Схватив со стола почти пустую пачку сигарет, я спрятал её в карман своих брюк
— Можно чая с лимоном, — произнёс я, указывая на ещё горячий чайник. — И можно свежим воздухом подышать у окна. А вот сигареты я тебе больше не дам. Ни одной.
— Что ты себе позволяешь?
— Ну, во-первых, ты в моём доме, и я могу позволить себе всё, что только заблагорассудиться. А во-вторых, ты всё ещё остаёшься участником двух музыкальных групп, и они обе нуждаются в твоём чудесном голосе.
Сначала Кендалл польщёно улыбнулся, потом нахмурился и, прищёлкнув пальцами, сказал:
— Точно. Я как раз об этом.
— О чём? О группе?
— И да, и нет.
Он на долгое время замолчал, будто задумался над чем-то жизненно важным. Я не стал вытаскивать друга из его мыслей, поэтому терпеливо сидел и ждал. Он опять начал дрожать.
— Да, — наконец выдал Шмидт. – Да, о группе. Только не о нашей. В смысле и о нашей тоже, но я ещё имею в виду мой «Heffron Drive». Понимаешь, да?
— Если ты продолжишь свои чертовски внятные объяснения, то я всё пойму.
Кендалл принялся усаживаться поудобнее, словно хотел выиграть время. Я понял, в чём дело, и слабо улыбнулся.
— Моя Кайли… — снова забормотал он. — Она собственница. Ну, знаешь, если рядом с ней находится человек, который ей небезразличен, он должен принадлежать ей и только ей. Понимаешь?
Будучи пьяным, Кендалл постоянно задавал один и тот же вопрос: «Понимаешь»? Я устало вздохнул и, оперевшись щекой на руку, утвердительно закивал.
— Она ревнует? — решил спросить я. — Ревнует тебя к нам и Дастину?
— Да, точно. Она ревнует, причём очень отчаянно и даже глупо. А сегодня, сегодня, Логан, меня это сильно взбесило. Мы поссорились.
— Ты нажрался как свинья и приехал ко мне в полночь только из-за того, что просто поссорился с Кайли?
— Не говори так! — повысил голос Кендалл и снова забился дрожью. — Это ты можешь просто поссориться с какой-нибудь стервой, которая, возможно, изменяет тебе направо и налево, а я с Кайли очень сильно поссорился!

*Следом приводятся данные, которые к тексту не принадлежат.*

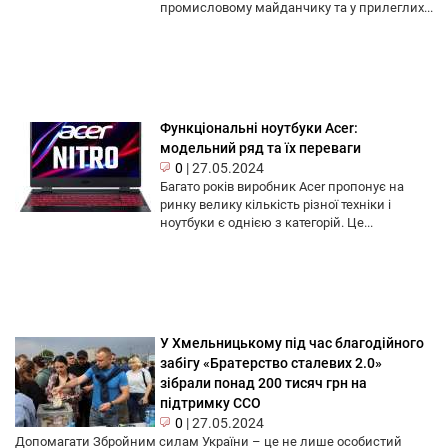
промисловому майданчику та у прилеглих...
Функціональні ноутбуки Acer:
модельний ряд та їх переваги
0
|
27.05.2024
Багато років виробник Acer пропонує на
ринку велику кількість різної техніки і
ноутбуки є однією з категорій. Це...
У Хмельницькому під час благодійного
забігу «Братерство сталевих 2.0»
зібрали понад 200 тисяч грн на
підтримку ССО
0
|
27.05.2024
Допомагати Збройним силам України – це не лише особистий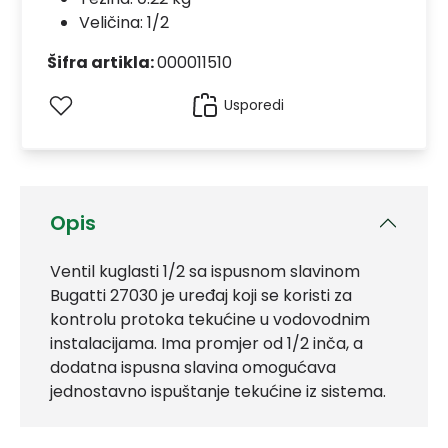
Veličina: 1/2
Šifra artikla:
000011510
Usporedi
Opis
Ventil kuglasti 1/2 sa ispusnom slavinom
Bugatti 27030 je uređaj koji se koristi za
kontrolu protoka tekućine u vodovodnim
instalacijama. Ima promjer od 1/2 inča, a
dodatna ispusna slavina omogućava
jednostavno ispuštanje tekućine iz sistema.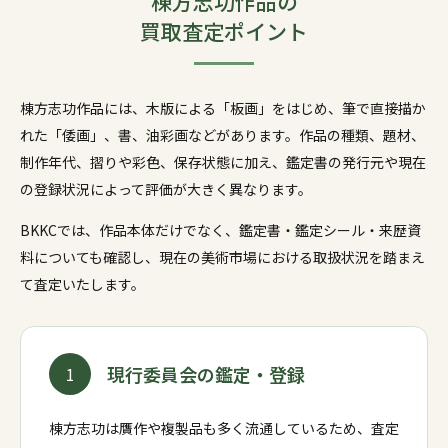
棟方志功作品の
買取査定ポイント
棟方志功作品には、木版による「板画」をはじめ、筆で直接描か
れた「倭画」、書、油彩画などがあります。作品の種類、題材、
制作年代、摺りや彩色、保存状態に加え、鑑定書の発行元や現在
の登録状況によって評価が大きく異なります。
BKKCでは、作品本体だけでなく、鑑定書・鑑定シール・来歴資
料についても確認し、現在の美術市場における取扱状況を踏まえ
て査定いたします。
現行委員会の鑑定・登録
1
棟方志功は贋作や複製品も多く流通しているため、査定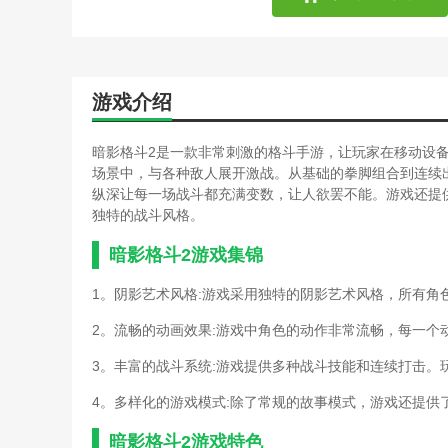
游戏介绍
暗影格斗2是一款非常刺激的格斗手游，让玩家在移动设
场景中，与各种敌人展开激战。从基础的拳脚组合到连续
纵深让每一场战斗都充满变数，让人欲罢不能。游戏还提
独特的战斗风格。
暗影格斗2游戏集锦
1。阴影艺术风格:游戏采用独特的阴影艺术风格，所有角
2。流畅的动画效果:游戏中角色的动作非常流畅，每一个
3。丰富的战斗系统:游戏提供多种战斗技能和连续打击
4。多样化的游戏模式:除了常规的故事模式，游戏还提供
暗影格斗2游戏特色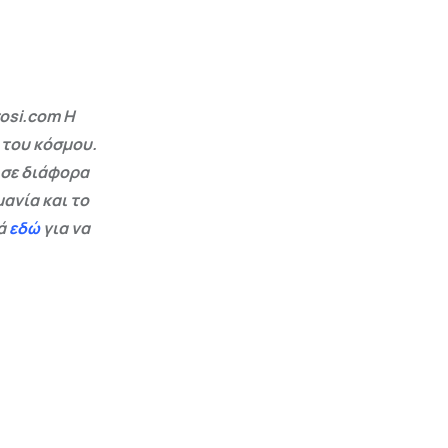
osi.com Η
 του κόσμου.
 σε διάφορα
ανία και το
εά
εδώ
για να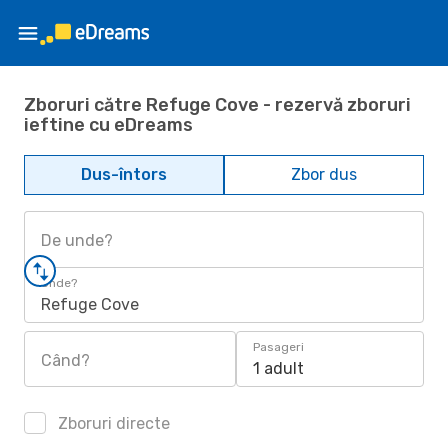
Zboruri către Refuge Cove - rezervă zboruri
ieftine cu eDreams
Dus-întors
Zbor dus
De unde?
Unde?
Refuge Cove
Pasageri
Când?
1 adult
Zboruri directe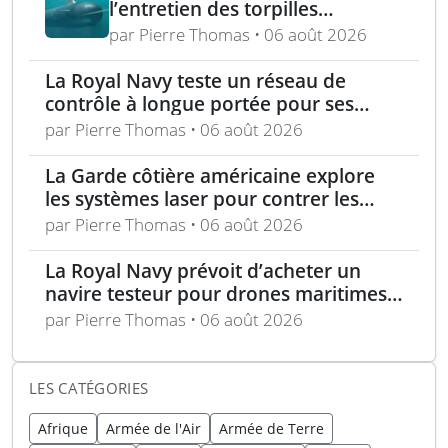
l’entretien des torpilles
Spearfish et Sting Ray de la
par Pierre Thomas • 06 août 2026
Royal Navy
La Royal Navy teste un réseau de
contrôle à longue portée pour ses
drones
par Pierre Thomas • 06 août 2026
La Garde côtière américaine explore
les systèmes laser pour contrer les
menaces maritimes
par Pierre Thomas • 06 août 2026
La Royal Navy prévoit d’acheter un
navire testeur pour drones maritimes
polyvalents
par Pierre Thomas • 06 août 2026
LES CATÉGORIES
Afrique
Armée de l'Air
Armée de Terre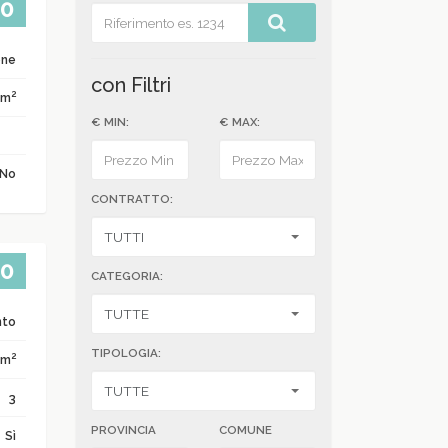
00
one
con Filtri
2
 m
€ MIN:
€ MAX:
No
CONTRATTO:
00
CATEGORIA:
nto
TIPOLOGIA:
2
 m
3
PROVINCIA
COMUNE
Sì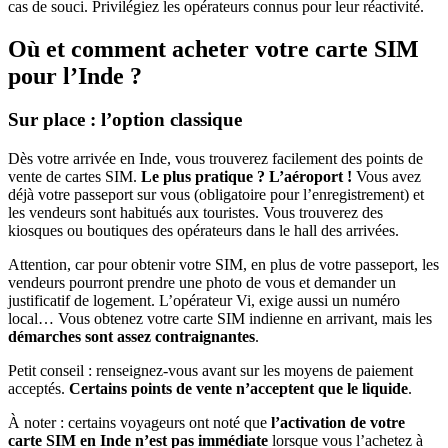
cas de souci. Privilégiez les opérateurs connus pour leur réactivité.
Où et comment acheter votre carte SIM
pour l’Inde ?
Sur place : l’option classique
Dès votre arrivée en Inde, vous trouverez facilement des points de
vente de cartes SIM.
Le plus pratique ? L’aéroport !
Vous avez
déjà votre passeport sur vous (obligatoire pour l’enregistrement) et
les vendeurs sont habitués aux touristes. Vous trouverez des
kiosques ou boutiques des opérateurs dans le hall des arrivées.
Attention, car pour obtenir votre SIM, en plus de votre passeport, les
vendeurs pourront prendre une photo de vous et demander un
justificatif de logement. L’opérateur Vi, exige aussi un numéro
local… Vous obtenez votre carte SIM indienne en arrivant, mais les
démarches sont assez contraignantes
.
Petit conseil : renseignez-vous avant sur les moyens de paiement
acceptés.
Certains points de vente n’acceptent que le liquide
.
À noter : certains voyageurs ont noté que
l’activation de votre
carte SIM en Inde n’est pas immédiate
lorsque vous l’achetez à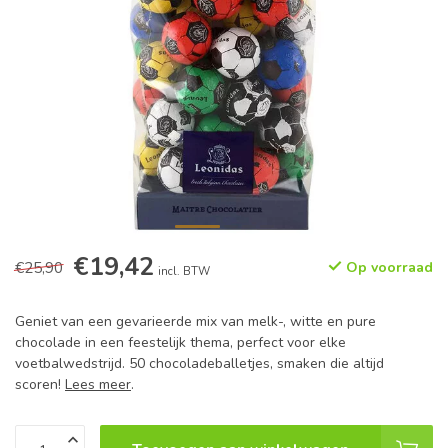
€19,42
€25,90
Op voorraad
incl. BTW
Geniet van een gevarieerde mix van melk-, witte en pure
chocolade in een feestelijk thema, perfect voor elke
voetbalwedstrijd. 50 chocoladeballetjes, smaken die altijd
scoren!
Lees meer
.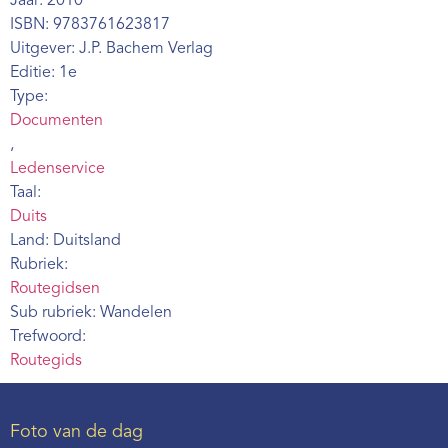
Jaar: 2010
Webshop
ISBN: 9783761623817
Uitgever: J.P. Bachem Verlag
Contact
Editie: 1e
Type:
Documenten
,
Ledenservice
Taal:
Duits
Land: Duitsland
Rubriek:
Routegidsen
Sub rubriek: Wandelen
Trefwoord:
Routegids
Foto van de dag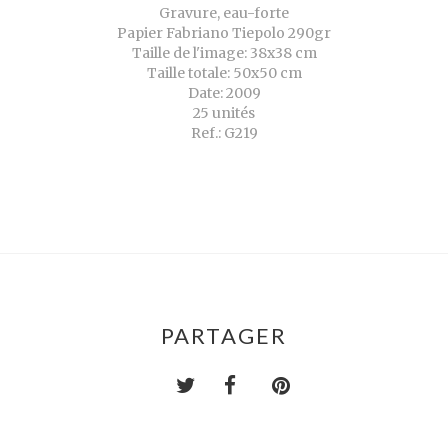
Gravure, eau-forte
Papier Fabriano Tiepolo 290gr
Taille de l'image: 38x38 cm
Taille totale: 50x50 cm
Date: 2009
25 unités
Ref.: G219
PARTAGER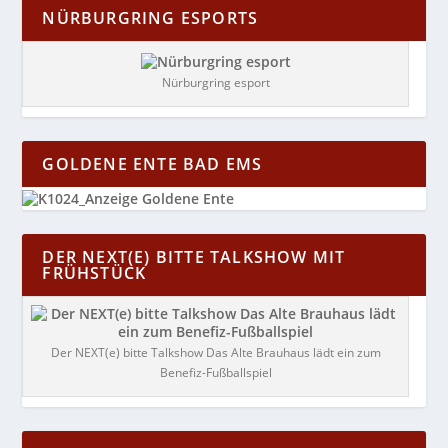
NÜRBURGRING ESPORTS
Nürburgring esport
GOLDENE ENTE BAD EMS
DER NEXT(E) BITTE TALKSHOW MIT
FRÜHSTÜCK
Der NEXT(e) bitte Talkshow Das Alte Brauhaus lädt ein zum
Benefiz-Fußballspiel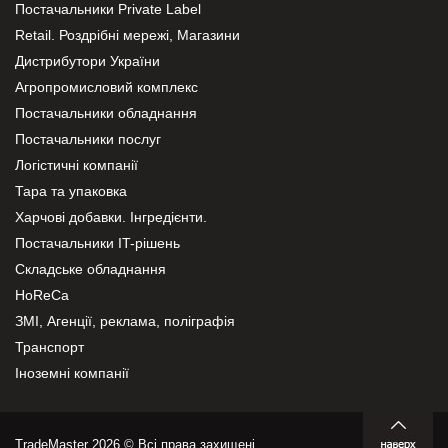
Постачальники Private Label
Retail. Роздрібні мережі, Магазини
Дистрибутори України
Агропромисловий комплекс
Постачальники обладнання
Постачальники послуг
Логістичні компанії
Тара та упаковка
Харчові добавки. Інгредієнти.
Постачальники IT-рішень
Складське обладнання
HoReCa
ЗМІ, Агенції, реклама, поліграфія
Транспорт
Іноземні компанії
TradeMaster 2026 © Всі права захищені.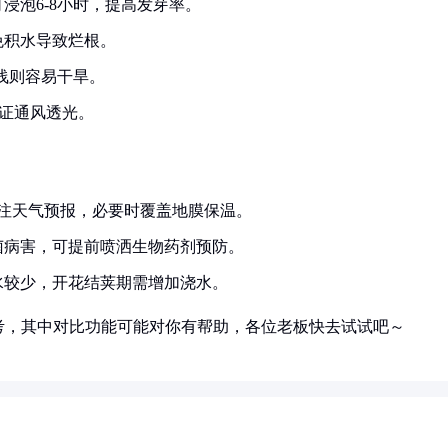
浸泡6-8小时，提高发芽率。
免积水导致烂根。
过浅则容易干旱。
，保证通风透光。
注天气预报，必要时覆盖地膜保温。
菌病害，可提前喷洒生物药剂预防。
水较少，开花结荚期需增加浇水。
考，其中对比功能可能对你有帮助，各位老板快去试试吧～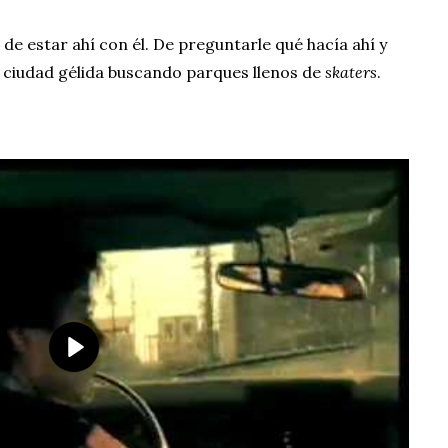
de estar ahí con él. De preguntarle qué hacía ahí y
sa ciudad gélida buscando parques llenos de
skaters
.
P
l
a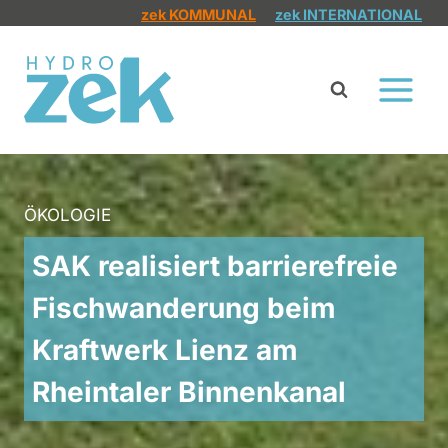
Zum
zek KOMMUNAL
zek INTERNATIONAL
Inhalt
springen
ÖKOLOGIE
SAK realisiert barrierefreie
Fischwanderung beim
Kraftwerk Lienz am
Rheintaler Binnenkanal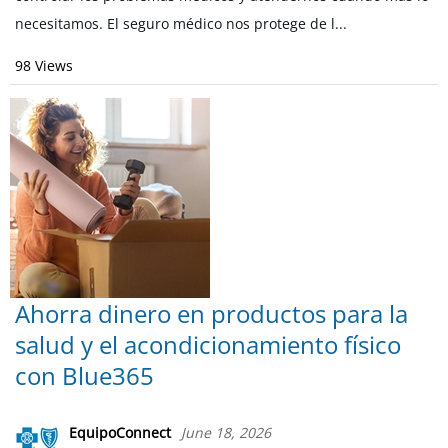
necesitamos. El seguro médico nos protege de l...
98 Views
Ahorra dinero en productos para la
salud y el acondicionamiento físico
con Blue365
EquipoConnect
June 18, 2026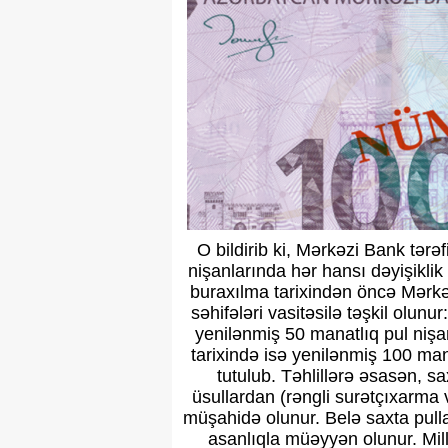
O bildirib ki, Mərkəzi Bank tər
nişanlarında hər hansı dəyişikli
buraxılma tarixindən öncə Mərkəz
səhifələri vasitəsilə təşkil olunu
yenilənmiş 50 manatlıq pul nişan
tarixində isə yenilənmiş 100 man
tutulub. Təhlillərə əsasən, sa
üsullardan (rəngli surətçıxarma v
müşahidə olunur. Belə saxta pull
asanlıqla müəyyən olunur. Milli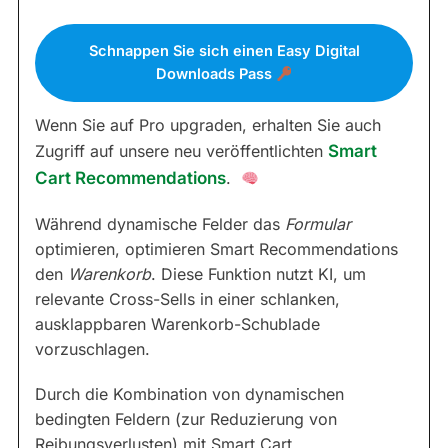
Schnappen Sie sich einen Easy Digital
Downloads Pass
Wenn Sie auf Pro upgraden, erhalten Sie auch
Zugriff auf unsere neu veröffentlichten
Smart
Cart Recommendations
.
Während dynamische Felder das
Formular
optimieren, optimieren Smart Recommendations
den
Warenkorb
. Diese Funktion nutzt KI, um
relevante Cross-Sells in einer schlanken,
ausklappbaren Warenkorb-Schublade
vorzuschlagen.
Durch die Kombination von dynamischen
bedingten Feldern (zur Reduzierung von
Reibungsverlusten) mit Smart Cart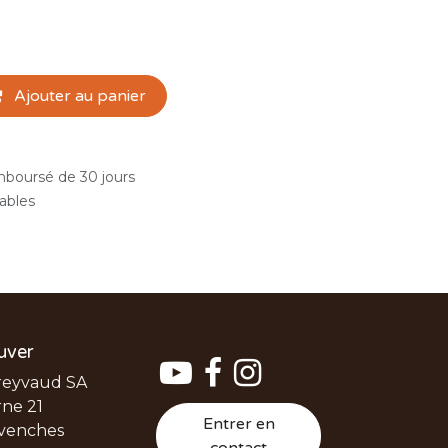
Ajouter au panier
emboursé de 30 jours
rables
uver
reyvaud SA
ne 21
Entrer en
venches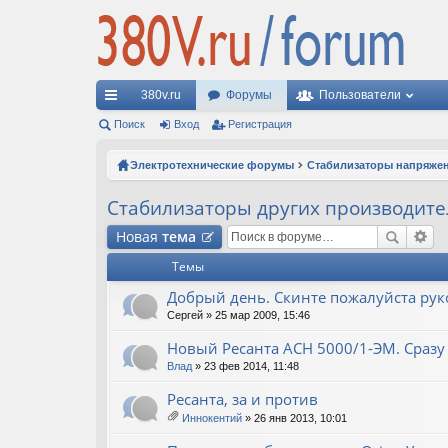
380v.ru
Форумы
Пользователи
с
Поиск
Вход
Регистрация
ы
Электротехнические форумы
Стабилизаторы напряже
лк
Стабилизаторы других производите
и
Новая
тема
Темы
Добрый день. Скинте пожалуйста рук
Сергей
» 25 мар 2009, 15:46
Новый Ресанта АСН 5000/1-ЭМ. Сразу 
Влад
» 23 фев 2014, 11:48
Ресанта, за и против
Иннокентий
» 26 янв 2013, 10:01
ло
ж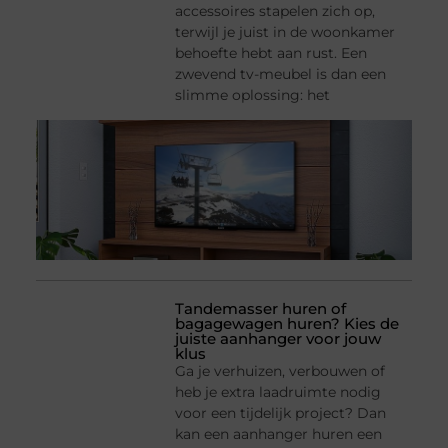
accessoires stapelen zich op,
terwijl je juist in de woonkamer
behoefte hebt aan rust. Een
zwevend tv-meubel is dan een
slimme oplossing: het
Tandemasser huren of
bagagewagen huren? Kies de
juiste aanhanger voor jouw
klus
Ga je verhuizen, verbouwen of
heb je extra laadruimte nodig
voor een tijdelijk project? Dan
kan een aanhanger huren een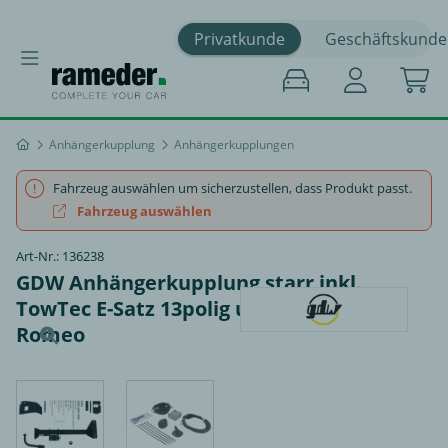
Privatkunde
Geschäftskunde
Anhängerkupplung
Anhängerkupplungen
Fahrzeug auswählen um sicherzustellen, dass Produkt passt.
Fahrzeug auswählen
Art-Nr.: 136238
GDW Anhängerkupplung starr inkl.
TowTec E-Satz 13polig universal - Alfa
Romeo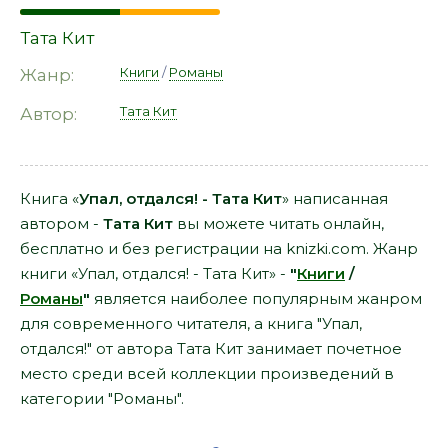
Тата Кит
Книги
/
Романы
Жанр:
Тата Кит
Автор:
Книга «
Упал, отдался! - Тата Кит
» написанная
автором -
Тата Кит
вы можете читать онлайн,
бесплатно и без регистрации на knizki.com. Жанр
книги «Упал, отдался! - Тата Кит» -
"
Книги
/
Романы
"
является наиболее популярным жанром
для современного читателя, а книга "Упал,
отдался!" от автора Тата Кит занимает почетное
место среди всей коллекции произведений в
категории "Романы".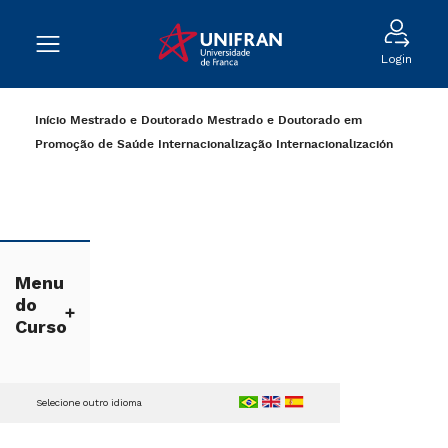
Login
Início
Mestrado e Doutorado
Mestrado e Doutorado em
Promoção de Saúde
Internacionalização
Internacionalización
Menu
do
Curso
Selecione outro idioma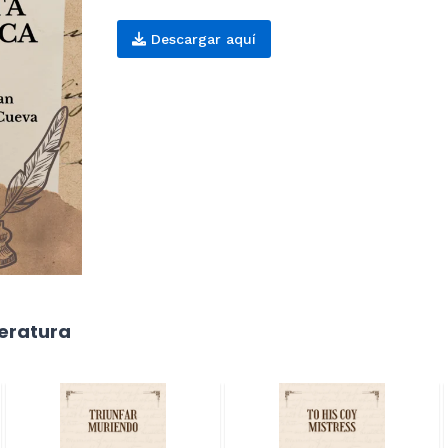
Descargar aquí
teratura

Я еле-еле сдержал себя, чтобы не столкнуть Шмидта со стула. Меня оскорбили его слова, он сумел надавить мне на больное место. Кендалл не знал, каково это — знать, что тебя предал человек, которого ты считал своей жизнью, всем своим миром. Может быть, он никогда даже не испытывал таких сильных и пылких чувств, что я испытывал к Чарис. Может быть, ему этого никогда и не предстоит узнать, ровно как и предательство самого дорогого человека на свете. Но он был пьян. Я простил его только потому, что он был пьян. Проснувшись утром, он даже не вспомнит о своих невольно брошенных словах, а рана в моём сердце начнёт кровоточить с новой силой. Я решил не обижаться на Кендалла, это было бы по крайней мере очень глупо.